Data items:

====

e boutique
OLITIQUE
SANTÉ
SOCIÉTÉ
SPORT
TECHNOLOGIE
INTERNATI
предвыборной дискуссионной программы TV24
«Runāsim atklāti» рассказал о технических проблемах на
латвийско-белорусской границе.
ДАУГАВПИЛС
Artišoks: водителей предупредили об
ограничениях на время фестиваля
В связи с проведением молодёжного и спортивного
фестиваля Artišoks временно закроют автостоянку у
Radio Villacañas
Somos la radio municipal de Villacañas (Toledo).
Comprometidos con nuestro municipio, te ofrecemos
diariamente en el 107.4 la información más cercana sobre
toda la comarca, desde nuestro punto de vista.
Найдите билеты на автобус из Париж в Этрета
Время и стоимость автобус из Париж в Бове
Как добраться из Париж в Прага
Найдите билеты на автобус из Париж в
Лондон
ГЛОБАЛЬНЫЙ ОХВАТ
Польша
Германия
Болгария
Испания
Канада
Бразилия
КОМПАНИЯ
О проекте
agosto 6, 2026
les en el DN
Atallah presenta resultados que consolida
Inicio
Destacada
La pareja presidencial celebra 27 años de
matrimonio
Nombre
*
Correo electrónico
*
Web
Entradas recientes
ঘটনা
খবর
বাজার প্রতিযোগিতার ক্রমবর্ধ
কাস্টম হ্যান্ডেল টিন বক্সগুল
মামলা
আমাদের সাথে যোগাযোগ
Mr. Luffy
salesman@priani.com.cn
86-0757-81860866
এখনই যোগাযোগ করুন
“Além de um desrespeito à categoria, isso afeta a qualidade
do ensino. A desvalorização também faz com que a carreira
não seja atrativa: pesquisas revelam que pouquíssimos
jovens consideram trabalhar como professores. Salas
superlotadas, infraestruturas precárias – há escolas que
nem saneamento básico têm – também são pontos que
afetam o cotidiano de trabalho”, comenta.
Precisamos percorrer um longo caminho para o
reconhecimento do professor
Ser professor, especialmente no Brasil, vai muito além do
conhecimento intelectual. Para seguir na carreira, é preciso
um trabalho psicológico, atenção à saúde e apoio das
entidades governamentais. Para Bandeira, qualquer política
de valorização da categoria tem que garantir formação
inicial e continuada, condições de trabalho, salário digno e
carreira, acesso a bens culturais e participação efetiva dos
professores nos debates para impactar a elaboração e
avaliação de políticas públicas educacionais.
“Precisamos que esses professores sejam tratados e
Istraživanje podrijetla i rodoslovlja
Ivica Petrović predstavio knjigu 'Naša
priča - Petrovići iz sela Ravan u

====

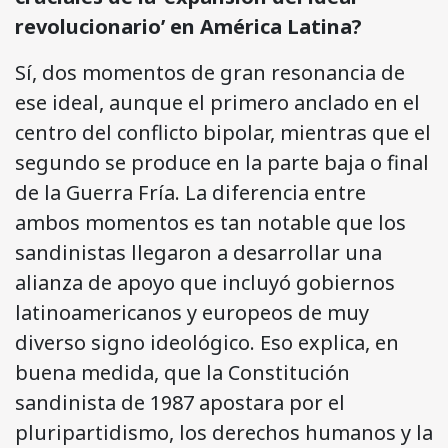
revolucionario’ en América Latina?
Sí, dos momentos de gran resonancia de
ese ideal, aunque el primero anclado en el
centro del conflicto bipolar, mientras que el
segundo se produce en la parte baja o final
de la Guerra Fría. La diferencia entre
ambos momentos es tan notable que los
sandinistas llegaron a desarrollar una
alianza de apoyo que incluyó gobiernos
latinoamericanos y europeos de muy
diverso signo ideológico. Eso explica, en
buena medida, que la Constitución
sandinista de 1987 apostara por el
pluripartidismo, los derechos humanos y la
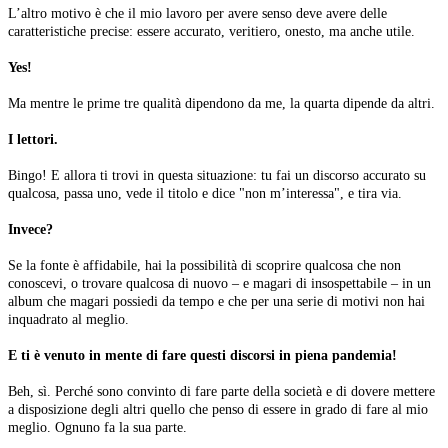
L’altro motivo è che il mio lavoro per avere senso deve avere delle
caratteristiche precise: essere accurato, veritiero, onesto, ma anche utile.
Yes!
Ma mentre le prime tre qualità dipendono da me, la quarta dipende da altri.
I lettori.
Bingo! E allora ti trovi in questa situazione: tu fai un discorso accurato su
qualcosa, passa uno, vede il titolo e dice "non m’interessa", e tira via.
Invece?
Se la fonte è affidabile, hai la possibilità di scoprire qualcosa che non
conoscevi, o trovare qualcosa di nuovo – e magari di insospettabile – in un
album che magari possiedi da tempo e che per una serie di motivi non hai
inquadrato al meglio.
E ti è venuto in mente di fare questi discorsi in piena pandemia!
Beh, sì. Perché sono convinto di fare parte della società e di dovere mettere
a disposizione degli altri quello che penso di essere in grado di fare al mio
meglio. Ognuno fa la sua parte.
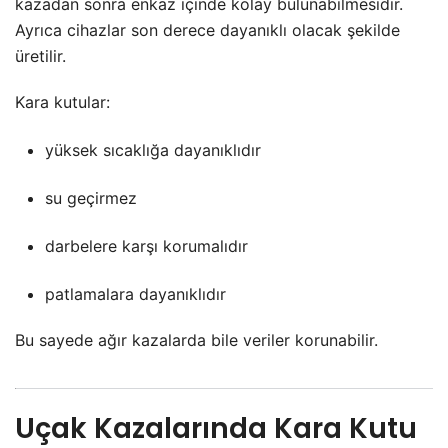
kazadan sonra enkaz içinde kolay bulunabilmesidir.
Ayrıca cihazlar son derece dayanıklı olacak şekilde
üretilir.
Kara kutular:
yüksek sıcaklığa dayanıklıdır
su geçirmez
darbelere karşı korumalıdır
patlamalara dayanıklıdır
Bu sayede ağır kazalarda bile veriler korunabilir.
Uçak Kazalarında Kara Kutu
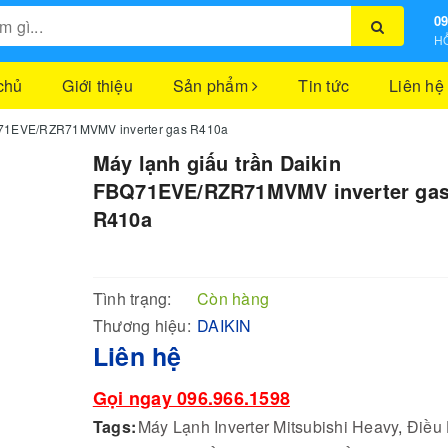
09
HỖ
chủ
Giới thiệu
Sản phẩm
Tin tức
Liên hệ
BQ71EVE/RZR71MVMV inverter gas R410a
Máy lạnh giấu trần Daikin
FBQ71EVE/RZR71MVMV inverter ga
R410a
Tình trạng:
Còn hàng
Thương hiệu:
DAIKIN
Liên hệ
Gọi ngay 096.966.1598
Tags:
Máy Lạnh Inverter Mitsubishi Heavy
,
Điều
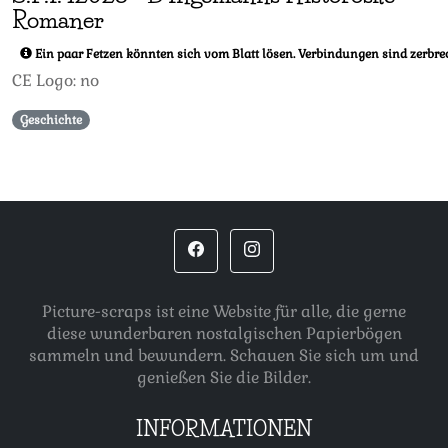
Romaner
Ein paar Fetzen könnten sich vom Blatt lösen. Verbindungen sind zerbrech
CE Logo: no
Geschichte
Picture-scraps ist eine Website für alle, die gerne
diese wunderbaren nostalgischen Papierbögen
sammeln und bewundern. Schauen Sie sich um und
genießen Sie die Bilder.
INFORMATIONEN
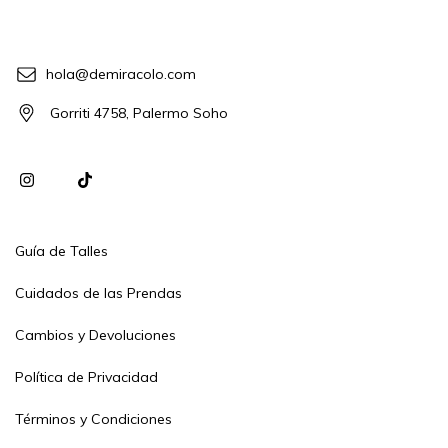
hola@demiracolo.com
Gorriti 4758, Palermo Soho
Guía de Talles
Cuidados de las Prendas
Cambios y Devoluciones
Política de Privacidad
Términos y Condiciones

====

When you reach the line with "Gọi ngay 096.966.1598" in the records above, begin repeating the lines exactly, and stop after the line with "Términos y Condiciones". Skip all pictures.

» Result
Gọi ngay 096.966.1598
Tags:
Máy Lạnh Inverter Mitsubishi Heavy
,
Điều
Romaner
Ein paar Fetzen könnten sich vom Blatt lösen. Verbindungen sind zerbrech
CE Logo: no
Geschichte
Picture-scraps ist eine Website für alle, die gerne
diese wunderbaren nostalgischen Papierbögen
sammeln und bewundern. Schauen Sie sich um und
genießen Sie die Bilder.
INFORMATIONEN
hola@demiracolo.com
Gorriti 4758, Palermo Soho
Guía de Talles
Cuidados de las Prendas
Cambios y Devoluciones
Política de Privacidad
Términos y Condiciones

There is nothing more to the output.